__EXERCISE INPUTS__
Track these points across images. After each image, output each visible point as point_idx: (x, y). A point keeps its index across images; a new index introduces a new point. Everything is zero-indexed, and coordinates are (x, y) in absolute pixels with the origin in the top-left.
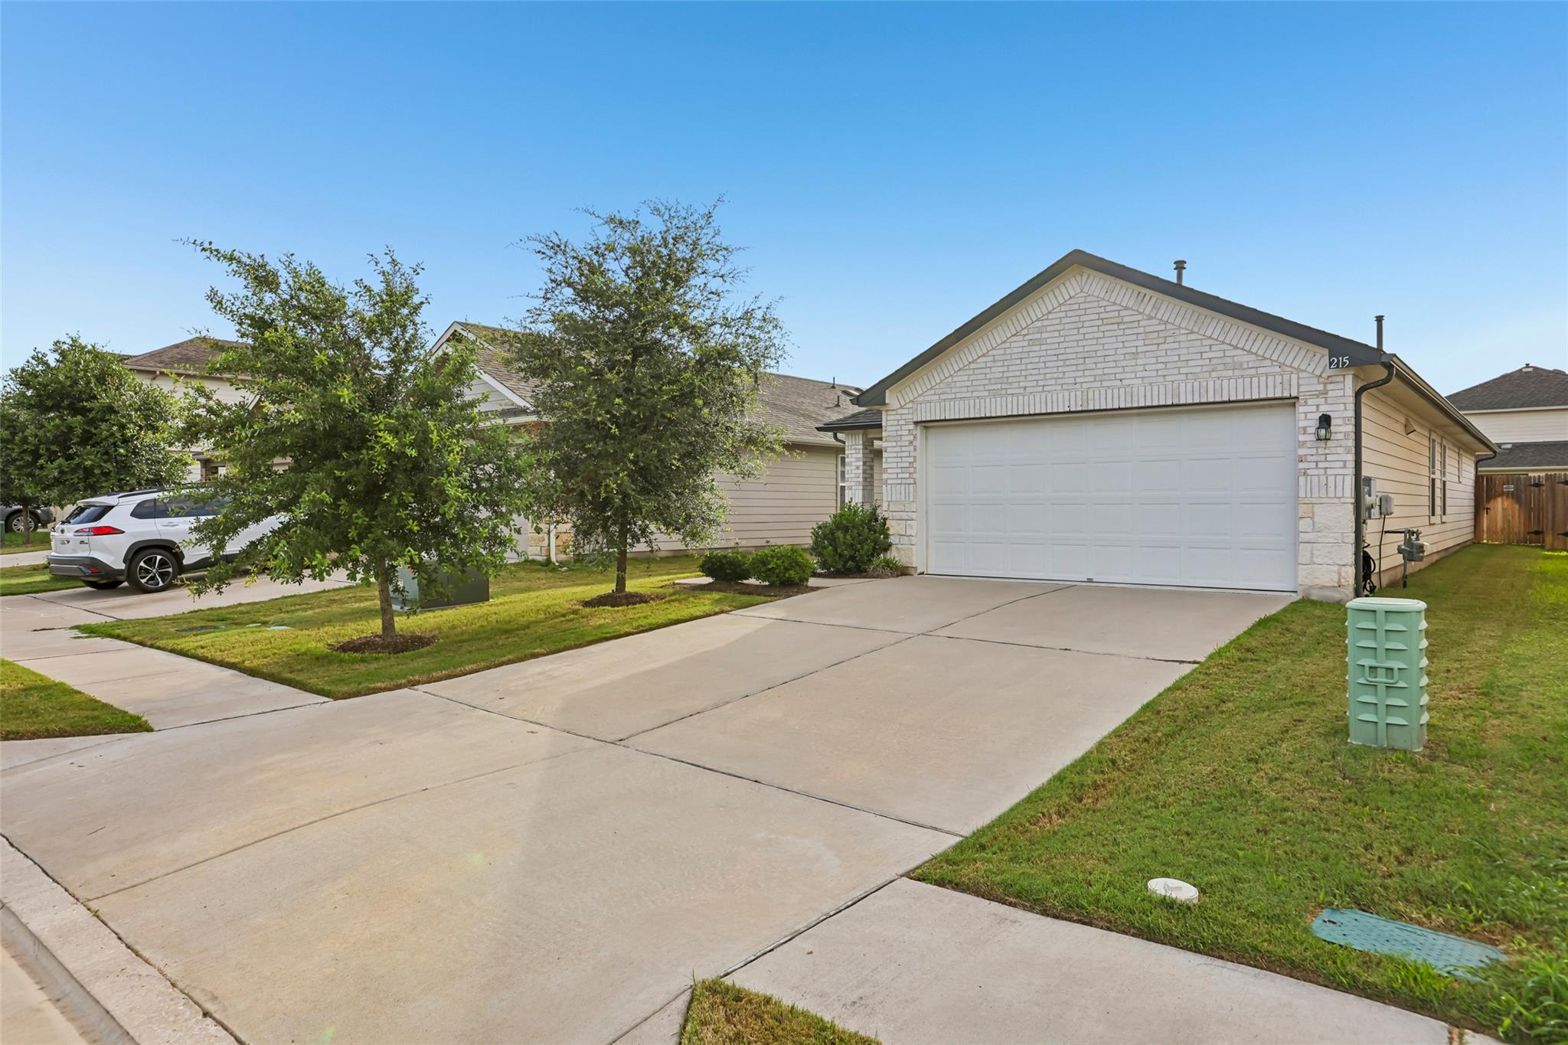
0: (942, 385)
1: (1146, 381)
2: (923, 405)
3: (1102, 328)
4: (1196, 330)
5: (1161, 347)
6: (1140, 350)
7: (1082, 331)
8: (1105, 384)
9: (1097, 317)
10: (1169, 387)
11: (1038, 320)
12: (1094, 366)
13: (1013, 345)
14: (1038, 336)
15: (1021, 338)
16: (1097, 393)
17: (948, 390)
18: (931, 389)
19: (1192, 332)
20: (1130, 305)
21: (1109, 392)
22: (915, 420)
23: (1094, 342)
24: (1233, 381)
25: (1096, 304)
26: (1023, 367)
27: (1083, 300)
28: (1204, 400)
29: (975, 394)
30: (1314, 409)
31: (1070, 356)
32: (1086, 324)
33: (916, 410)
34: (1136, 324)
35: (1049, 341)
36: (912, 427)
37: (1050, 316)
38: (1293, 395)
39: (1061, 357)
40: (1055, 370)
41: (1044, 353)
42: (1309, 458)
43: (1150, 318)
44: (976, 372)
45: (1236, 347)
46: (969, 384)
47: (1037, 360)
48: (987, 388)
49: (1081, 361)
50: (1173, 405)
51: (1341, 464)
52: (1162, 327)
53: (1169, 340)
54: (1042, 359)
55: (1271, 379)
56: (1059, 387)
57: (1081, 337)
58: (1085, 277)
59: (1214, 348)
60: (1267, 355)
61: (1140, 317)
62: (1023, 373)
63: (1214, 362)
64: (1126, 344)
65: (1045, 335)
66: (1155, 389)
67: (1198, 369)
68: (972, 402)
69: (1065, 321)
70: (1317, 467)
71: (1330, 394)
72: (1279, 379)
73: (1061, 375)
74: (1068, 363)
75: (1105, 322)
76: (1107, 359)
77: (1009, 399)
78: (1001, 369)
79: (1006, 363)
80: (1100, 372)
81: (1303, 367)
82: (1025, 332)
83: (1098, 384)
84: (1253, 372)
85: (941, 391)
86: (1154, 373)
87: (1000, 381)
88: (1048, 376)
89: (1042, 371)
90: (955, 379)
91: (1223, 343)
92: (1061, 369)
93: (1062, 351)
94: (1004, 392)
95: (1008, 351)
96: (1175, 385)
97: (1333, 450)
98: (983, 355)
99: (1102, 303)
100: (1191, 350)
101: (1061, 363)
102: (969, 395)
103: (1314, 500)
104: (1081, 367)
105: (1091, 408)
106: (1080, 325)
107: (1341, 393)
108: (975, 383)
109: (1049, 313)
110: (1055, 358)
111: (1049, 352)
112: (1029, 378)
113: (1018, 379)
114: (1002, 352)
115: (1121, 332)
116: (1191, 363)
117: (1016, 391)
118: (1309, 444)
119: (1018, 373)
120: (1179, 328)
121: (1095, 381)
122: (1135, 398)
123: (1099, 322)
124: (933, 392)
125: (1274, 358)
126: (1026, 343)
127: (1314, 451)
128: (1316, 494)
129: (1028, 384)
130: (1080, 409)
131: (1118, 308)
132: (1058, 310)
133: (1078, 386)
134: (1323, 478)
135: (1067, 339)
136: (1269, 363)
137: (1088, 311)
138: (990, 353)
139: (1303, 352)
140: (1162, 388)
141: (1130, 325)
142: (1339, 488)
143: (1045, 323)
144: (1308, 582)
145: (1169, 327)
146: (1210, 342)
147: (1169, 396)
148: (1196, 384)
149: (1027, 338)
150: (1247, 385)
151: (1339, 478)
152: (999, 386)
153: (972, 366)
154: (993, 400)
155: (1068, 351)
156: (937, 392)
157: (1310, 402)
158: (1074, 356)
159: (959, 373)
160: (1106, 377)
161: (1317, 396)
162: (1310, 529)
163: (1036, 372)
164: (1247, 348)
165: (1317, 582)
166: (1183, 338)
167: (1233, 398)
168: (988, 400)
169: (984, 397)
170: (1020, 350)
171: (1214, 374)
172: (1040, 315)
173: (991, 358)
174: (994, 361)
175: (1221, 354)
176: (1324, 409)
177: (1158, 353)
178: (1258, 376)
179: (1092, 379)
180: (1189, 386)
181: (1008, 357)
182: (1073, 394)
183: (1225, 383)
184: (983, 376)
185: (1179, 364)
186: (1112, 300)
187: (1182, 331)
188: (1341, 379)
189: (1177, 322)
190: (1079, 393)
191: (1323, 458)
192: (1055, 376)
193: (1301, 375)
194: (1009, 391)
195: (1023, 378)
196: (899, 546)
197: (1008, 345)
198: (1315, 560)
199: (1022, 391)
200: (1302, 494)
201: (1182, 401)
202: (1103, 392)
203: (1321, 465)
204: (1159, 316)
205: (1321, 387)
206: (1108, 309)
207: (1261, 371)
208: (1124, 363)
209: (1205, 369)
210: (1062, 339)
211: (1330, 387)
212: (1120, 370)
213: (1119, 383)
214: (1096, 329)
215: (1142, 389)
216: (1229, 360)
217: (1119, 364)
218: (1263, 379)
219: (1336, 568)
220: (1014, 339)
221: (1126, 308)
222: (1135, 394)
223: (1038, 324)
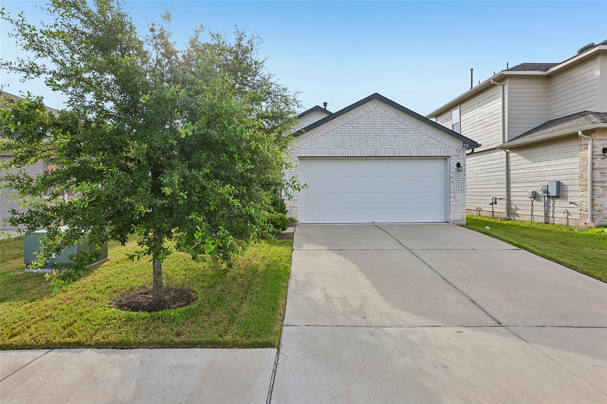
0: (312, 142)
1: (400, 146)
2: (303, 150)
3: (383, 125)
4: (417, 130)
5: (405, 134)
6: (397, 135)
7: (375, 125)
8: (384, 146)
9: (381, 120)
10: (408, 150)
11: (357, 118)
12: (380, 139)
13: (346, 127)
14: (357, 125)
15: (349, 125)
16: (381, 150)
17: (316, 144)
18: (307, 143)
19: (416, 130)
20: (393, 118)
21: (386, 150)
22: (299, 156)
23: (380, 130)
24: (430, 149)
25: (380, 116)
26: (350, 137)
27: (375, 113)
28: (420, 155)
29: (328, 147)
30: (455, 161)
31: (370, 134)
32: (376, 123)
33: (300, 151)
34: (396, 125)
35: (361, 128)
36: (297, 159)
37: (362, 118)
38: (449, 155)
39: (366, 135)
40: (364, 139)
41: (359, 132)
42: (454, 177)
43: (401, 123)
44: (329, 137)
45: (431, 137)
46: (326, 142)
47: (356, 135)
48: (334, 144)
49: (375, 137)
50: (409, 156)
51: (463, 179)
52: (405, 127)
53: (408, 132)
54: (358, 135)
55: (442, 149)
56: (366, 147)
57: (375, 127)
58: (376, 104)
59: (424, 137)
60: (441, 141)
61: (397, 123)
62: (350, 139)
63: (423, 142)
64: (392, 132)
65: (359, 125)
66: (403, 150)
67: (418, 144)
68: (327, 150)
69: (368, 120)
70: (456, 180)
71: (460, 156)
72: (445, 149)
73: (366, 142)
74: (369, 137)
75: (384, 123)
76: (385, 137)
77: (344, 149)
78: (340, 137)
79: (343, 135)
80: (382, 142)
81: (452, 146)
82: (351, 123)
83: (382, 146)
84: (436, 146)
85: (312, 144)
86: (403, 144)
87: (340, 142)
88: (361, 142)
89: (358, 139)
90: (319, 139)
91: (427, 135)
92: (366, 139)
93: (367, 132)
94: (342, 147)
95: (344, 130)
96: (410, 149)
97: (461, 175)
98: (332, 130)
99: (383, 115)
100: (416, 137)
101: (366, 137)
102: (326, 147)
103: (455, 191)
104: (375, 139)
105: (379, 155)
106: (374, 123)
107: (463, 156)
108: (328, 142)
109: (361, 116)
110: (364, 135)
111: (361, 132)
112: (352, 142)
113: (348, 142)
114: (341, 130)
115: (390, 127)
116: (416, 142)
117: (347, 147)
118: (454, 173)
119: (348, 139)
120: (412, 128)
121: (380, 145)
122: (396, 153)
123: (382, 123)
124: (308, 144)
125: (443, 142)
126: (351, 128)
127: (455, 175)
128: (456, 189)
129: (353, 144)
130: (374, 155)
131: (389, 118)
132: (365, 115)
133: (373, 146)
134: (458, 184)
135: (369, 127)
136: (441, 144)
137: (377, 118)
138: (335, 130)
139: (452, 141)
140: (406, 150)
141: (394, 125)
142: (463, 187)
143: (359, 120)
144: (453, 219)
145: (408, 127)
146: (423, 135)
147: (408, 153)
148: (418, 149)
149: (352, 125)
150: (435, 151)
151: (463, 184)
152: (339, 144)
153: (327, 134)
154: (337, 150)
155: (369, 132)
156: (310, 144)
157: (454, 158)
158: (372, 135)
159: (321, 137)
160: (385, 144)
161: (456, 156)
162: (454, 201)
163: (356, 139)
164: (434, 138)
165: (456, 219)
166: (413, 132)
167: (430, 155)
168: (334, 150)
169: (333, 148)
170: (349, 130)
171: (424, 146)
172: (357, 117)
173: (336, 132)
174: (337, 133)
175: (426, 139)
176: (458, 161)
177: (404, 137)
178: (436, 148)
179: (379, 144)
180: (415, 149)
181: (344, 132)
182: (371, 150)
183: (427, 149)
184: (332, 139)
185: (412, 142)
186: (387, 114)
187: (413, 130)
188: (463, 151)
189: (411, 126)
190: (374, 150)
191: (458, 177)
192: (364, 142)
193: (451, 149)
194: (344, 147)
195: (350, 142)
196: (291, 212)
197: (343, 127)
198: (455, 211)
199: (350, 147)
200: (452, 189)
201: (413, 155)
202: (384, 150)
203: (457, 179)
204: (404, 123)
205: (457, 154)
206: (385, 118)
207: (439, 146)
208: (391, 139)
209: (421, 144)
210: (367, 128)
211: (460, 154)
212: (390, 142)
213: (389, 146)
214: (380, 125)
215: (398, 150)
216: (428, 142)
217: (389, 139)
218: (440, 149)
219: (461, 214)
220: (346, 125)
221: (392, 118)
222: (396, 151)
223: (357, 120)
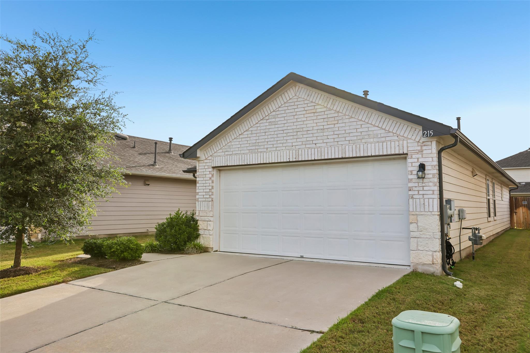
0: (226, 147)
1: (328, 144)
2: (217, 158)
3: (306, 116)
4: (353, 116)
5: (336, 125)
6: (325, 127)
7: (296, 117)
8: (307, 146)
9: (303, 109)
10: (340, 148)
11: (274, 111)
12: (301, 136)
13: (261, 125)
14: (274, 120)
15: (265, 121)
16: (303, 151)
17: (229, 149)
18: (221, 149)
19: (352, 117)
20: (320, 103)
21: (310, 150)
22: (213, 166)
23: (302, 123)
24: (373, 145)
25: (302, 102)
26: (266, 137)
27: (296, 100)
28: (358, 155)
29: (242, 152)
30: (416, 160)
31: (289, 131)
32: (298, 113)
33: (213, 160)
34: (323, 113)
35: (279, 123)
36: (211, 170)
37: (280, 109)
38: (405, 152)
39: (285, 131)
40: (282, 138)
41: (276, 129)
42: (414, 189)
43: (330, 110)
44: (243, 140)
45: (374, 126)
46: (239, 146)
47: (273, 133)
48: (248, 148)
49: (295, 134)
50: (342, 158)
51: (431, 192)
52: (336, 115)
53: (340, 122)
54: (276, 133)
55: (393, 143)
56: (284, 148)
57: (295, 120)
58: (297, 88)
59: (363, 126)
60: (391, 130)
61: (325, 109)
62: (266, 140)
63: (363, 134)
64: (318, 124)
65: (277, 120)
66: (333, 149)
67: (355, 138)
68: (241, 156)
69: (287, 111)
70: (418, 194)
71: (425, 152)
72: (397, 143)
73: (285, 141)
74: (288, 134)
75: (307, 112)
76: (309, 132)
77: (259, 154)
78: (255, 138)
79: (258, 135)
80: (305, 139)
81: (409, 137)
82: (267, 118)
83: (304, 146)
84: (383, 139)
85: (225, 150)
86: (332, 140)
87: (255, 145)
88: (279, 142)
89: (276, 139)
90: (232, 143)
91: (368, 123)
92: (285, 138)
93: (286, 128)
94: (256, 151)
95: (259, 128)
96: (343, 147)
97: (427, 184)
98: (247, 131)
99: (306, 102)
100: (351, 127)
101: (285, 135)
102: (239, 152)
103: (417, 213)
104: (295, 137)
105: (300, 159)
106: (295, 114)
107: (430, 151)
108: (242, 146)
109: (280, 107)
110: (282, 132)
111: (280, 129)
112: (269, 143)
113: (263, 144)
114: (256, 129)
115: (315, 118)
116: (351, 135)
117: (263, 150)
118: (414, 181)
119: (263, 140)
120: (345, 115)
121: (302, 144)
122: (323, 154)
123: (304, 112)
124: (221, 151)
125: (394, 131)
126: (267, 124)
127: (416, 185)
128: (418, 210)
129: (269, 146)
130: (294, 160)
131: (314, 104)
132: (283, 106)
133: (294, 147)
134: (422, 200)
135: (288, 121)
136: (391, 134)
137: (299, 106)
138: (250, 130)
139: (409, 128)
140: (337, 148)
141: (320, 114)
142: (431, 206)
143: (277, 113)
144: (416, 261)
145: (340, 114)
146: (361, 123)
147: (340, 153)
148: (354, 146)
149: (268, 121)
150: (381, 147)
151: (431, 200)
152: (254, 148)
153: (241, 136)
154: (251, 155)
155: (289, 128)
156: (224, 150)
157: (414, 156)
158: (291, 131)
159: (235, 140)
160: (308, 143)
161: (418, 153)
162: (416, 230)
163: (273, 139)
164: (380, 126)
165: (421, 261)
166: (347, 121)
167: (373, 154)
168: (248, 155)
169: (247, 154)
170: (265, 128)
171: (363, 141)
172: (275, 109)
173: (250, 132)
174: (252, 134)
175: (367, 129)
176: (422, 160)
177: (334, 129)
178: (386, 141)
179: (300, 143)
180: (351, 147)
181: (259, 131)
182: (291, 152)
183: (369, 145)
184: (246, 142)
185: (345, 135)
186: (311, 100)
187: (347, 117)
188: (429, 143)
189: (344, 112)
190: (294, 151)
191: (421, 188)
192: (282, 142)
193: (409, 141)
194: (259, 150)
195: (266, 143)
196: (204, 236)
197: (258, 125)
198: (419, 248)
199: (265, 150)
200: (411, 209)
201: (347, 156)
202: (306, 150)
203: (421, 192)
204: (335, 109)
205: (419, 148)
206: (309, 105)
207: (387, 139)
208: (317, 135)
209: (359, 138)
210: (285, 122)
211: (424, 148)
212: (315, 138)
213: (314, 145)
214: (302, 116)
215: (326, 149)
216: (371, 133)
217: (314, 135)
218: (389, 143)
219: (431, 253)
220: (261, 122)
221: (318, 104)
222: (323, 152)
223: (274, 113)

__YOUR OBJECTIVE__
All lines above from the line with "47: (1037, 360)" through the line with "78: (1001, 369)", both included, are to be set down exactly, with nothing else.

__OUTPUT FOR THIS TASK__
47: (1037, 360)
48: (987, 388)
49: (1081, 361)
50: (1173, 405)
51: (1341, 464)
52: (1162, 327)
53: (1169, 340)
54: (1042, 359)
55: (1271, 379)
56: (1059, 387)
57: (1081, 337)
58: (1085, 277)
59: (1214, 348)
60: (1267, 355)
61: (1140, 317)
62: (1023, 373)
63: (1214, 362)
64: (1126, 344)
65: (1045, 335)
66: (1155, 389)
67: (1198, 369)
68: (972, 402)
69: (1065, 321)
70: (1317, 467)
71: (1330, 394)
72: (1279, 379)
73: (1061, 375)
74: (1068, 363)
75: (1105, 322)
76: (1107, 359)
77: (1009, 399)
78: (1001, 369)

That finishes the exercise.